__Your instructions__: In how many lines of the listing does the string "Fabricante" appear? Give only the number.

____

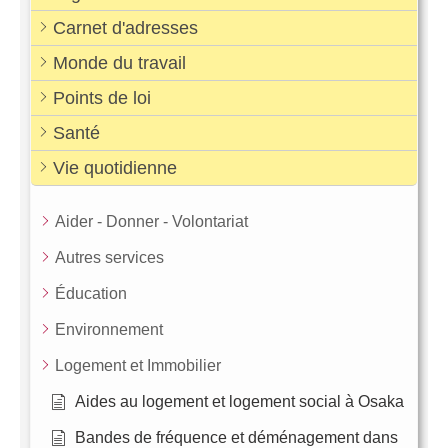
Carnet d'adresses
Monde du travail
Points de loi
Santé
Vie quotidienne
Aider - Donner - Volontariat
Autres services
Éducation
Environnement
Logement et Immobilier
Aides au logement et logement social à Osaka
Bandes de fréquence et déménagement dans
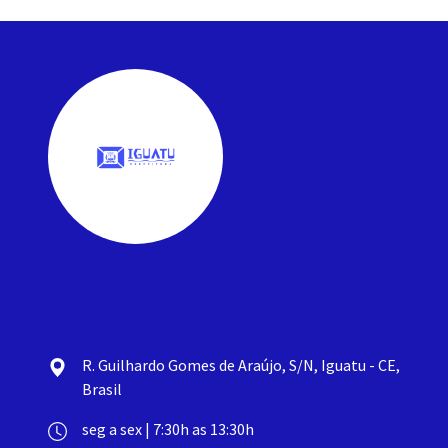
R. Guilhardo Gomes de Araújo, S/N, Iguatu - CE,
Brasil
seg a sex | 7:30h as 13:30h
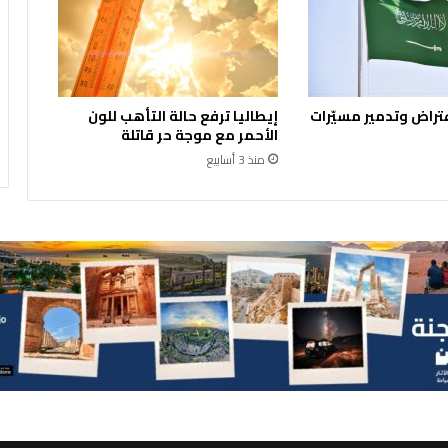
ص
ة
و
ا
س
تراض وتدمير مسيّرات
إيطاليا ترفع حالة التأهب للون
ت
الأحمر مع موجة حر قاتلة
ك
منذ 3 أسابيع
م
ا
ل
ا
ل
ت
ع
ي
ي
ن
ف
ي
ا
ل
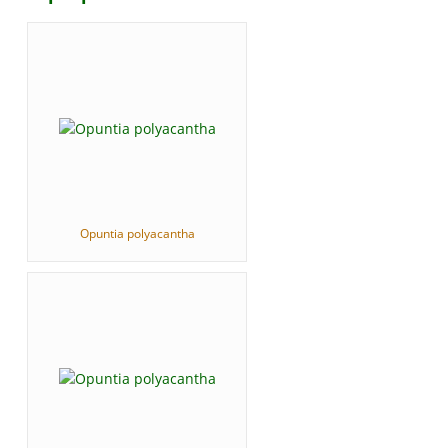
Opuntia polyacantha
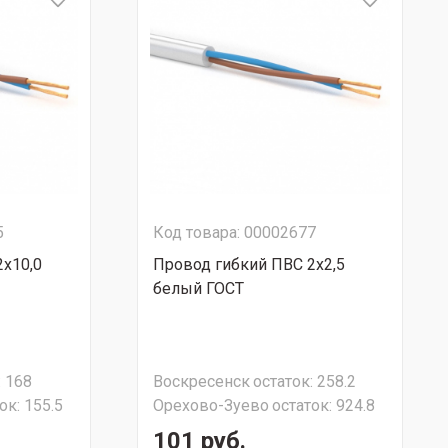
5
Код товара: 00002677
2х10,0
Провод гибкий ПВС 2х2,5
белый ГОСТ
:
168
Воскресенск
остаток:
258.2
ок:
155.5
Орехово-Зуево
остаток:
924.8
101 руб.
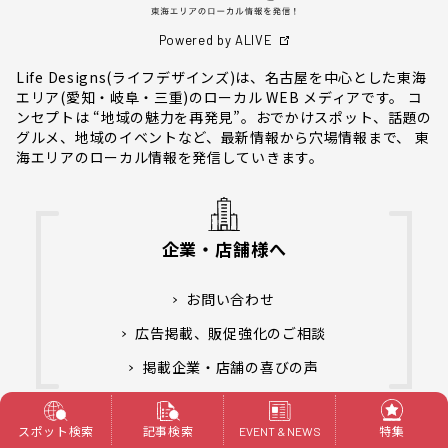
Powered by ALIVE
Life Designs(ライフデザインズ)は、名古屋を中心とした東海
エリア(愛知・岐阜・三重)のローカル WEB メディアです。 コ
ンセプトは “地域の魅力を再発見”。おでかけスポット、話題の
グルメ、地域のイベントなど、最新情報から穴場情報まで、 東
海エリアのローカル情報を発信していきます。
企業・店舗様へ
お問い合わせ
広告掲載、販促強化のご相談
掲載企業・店舗の喜びの声
おすすめスポット募集中！
スポット検索
記事検索
特集
EVENT & NEWS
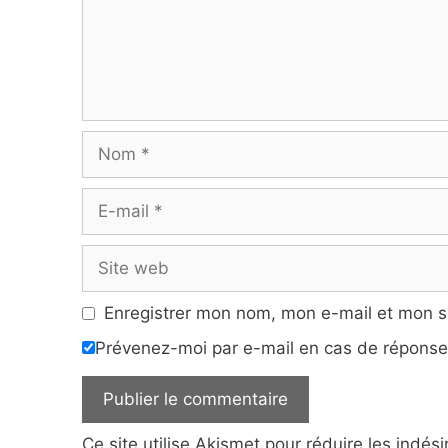
Nom
E-
mail
Site
web
Enregistrer mon nom, mon e-mail et mon s
Prévenez-moi par e-mail en cas de répons
Ce site utilise Akismet pour réduire les indés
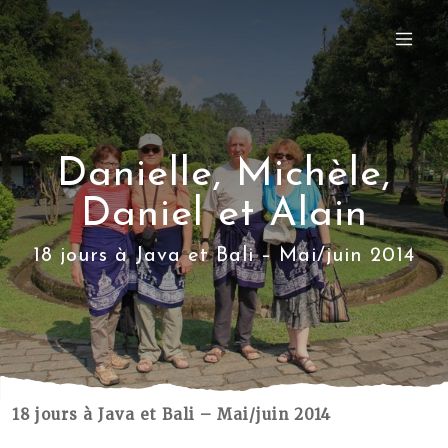
Danielle, Michèle,
Daniel et Alain
18 jours à Java et Bali – Mai/juin 2014
18 jours à Java et Bali – Mai/juin 2014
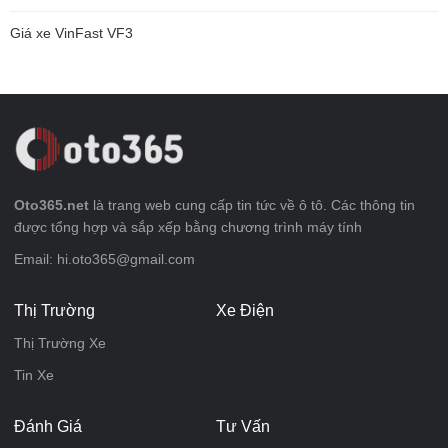
Giá xe VinFast VF3
Oto365.net
là trang web cung cấp tin tức về ô tô. Các thông tin
được tổng hợp và sắp xếp bằng chương trình máy tính
Email: hi.oto365@gmail.com
Thị Trường
Xe Điện
Thị Trường Xe
Tin Xe
Đánh Giá
Tư Vấn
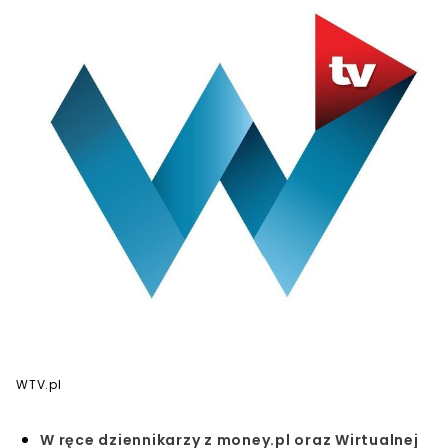
WTV.pl
W ręce dziennikarzy z money.pl oraz Wirtualnej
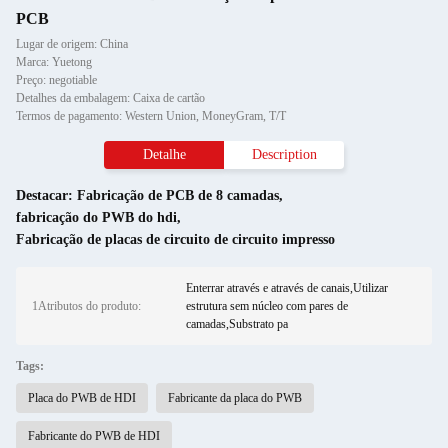
PCB
Lugar de origem: China
Marca: Yuetong
Preço: negotiable
Detalhes da embalagem: Caixa de cartão
Termos de pagamento: Western Union, MoneyGram, T/T
Detalhe
Description
Destacar:
Fabricação de PCB de 8 camadas
,
fabricação do PWB do hdi
,
Fabricação de placas de circuito de circuito impresso
Enterrar através e através de canais,Utilizar
1Atributos do produto:
estrutura sem núcleo com pares de
camadas,Substrato pa
Tags:
Placa do PWB de HDI
Fabricante da placa do PWB
Fabricante do PWB de HDI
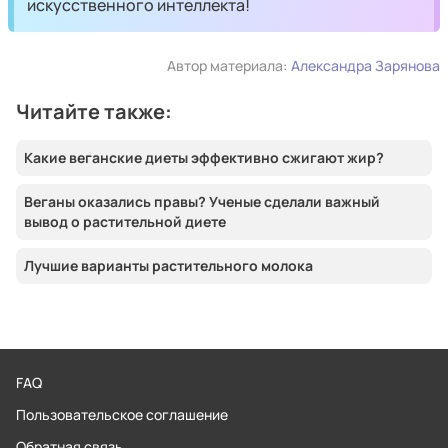
искусственного интеллекта!
Автор материала:
Александра Зарянова
Читайте также:
Какие веганские диеты эффективно сжигают жир?
Веганы оказались правы? Ученые сделали важный
вывод о растительной диете
Лучшие варианты растительного молока
FAQ
Пользовательское соглашение
Обратная связь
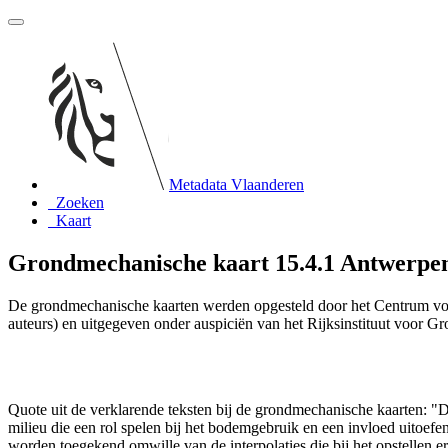
Metadata Vlaanderen
Zoeken
Kaart
Grondmechanische kaart 15.4.1 Antwerp
De grondmechanische kaarten werden opgesteld door het Centrum vo
auteurs) en uitgegeven onder auspiciën van het Rijksinstituut voor 
Quote uit de verklarende teksten bij de grondmechanische kaarten:
milieu die een rol spelen bij het bodemgebruik en een invloed uito
worden toegekend omwille van de interpolaties die bij het opstelle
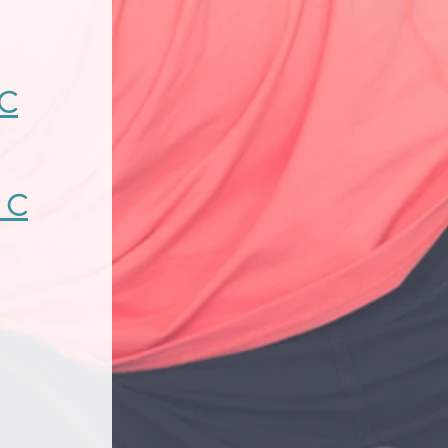
 C
a C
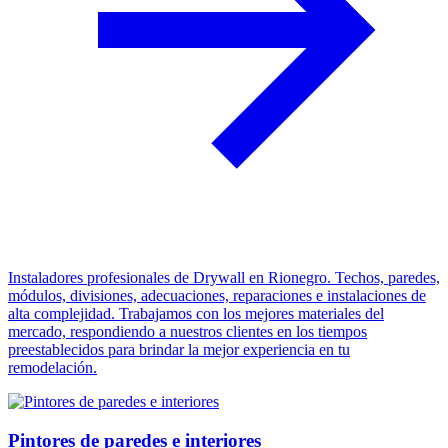
Instaladores profesionales de Drywall en Rionegro. Techos, paredes,
módulos, divisiones, adecuaciones, reparaciones e instalaciones de
alta complejidad. Trabajamos con los mejores materiales del
mercado, respondiendo a nuestros clientes en los tiempos
preestablecidos para brindar la mejor experiencia en tu
remodelación.
Pintores de paredes e interiores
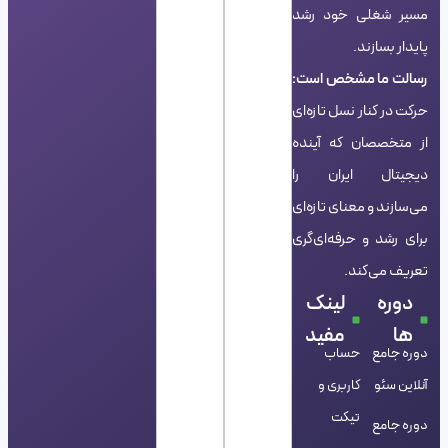
مسیر شغلی خود رشد
پایدار بسازند.
رسالت ما مشخص است:
حرکت در کنار نسل تازه‌ای
از متخصصان که آینده
دیجیتال ایران را
می‌سازند و معنای تازه‌ای
برای رشد و حرفه‌ای‌گری
تعریف می‌کند.
دوره
لینک
ها
مفید
دوره جامع
حساب
آنلاین سئو
کاربری و
تیکت
دوره جامع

____

__Written response__: 2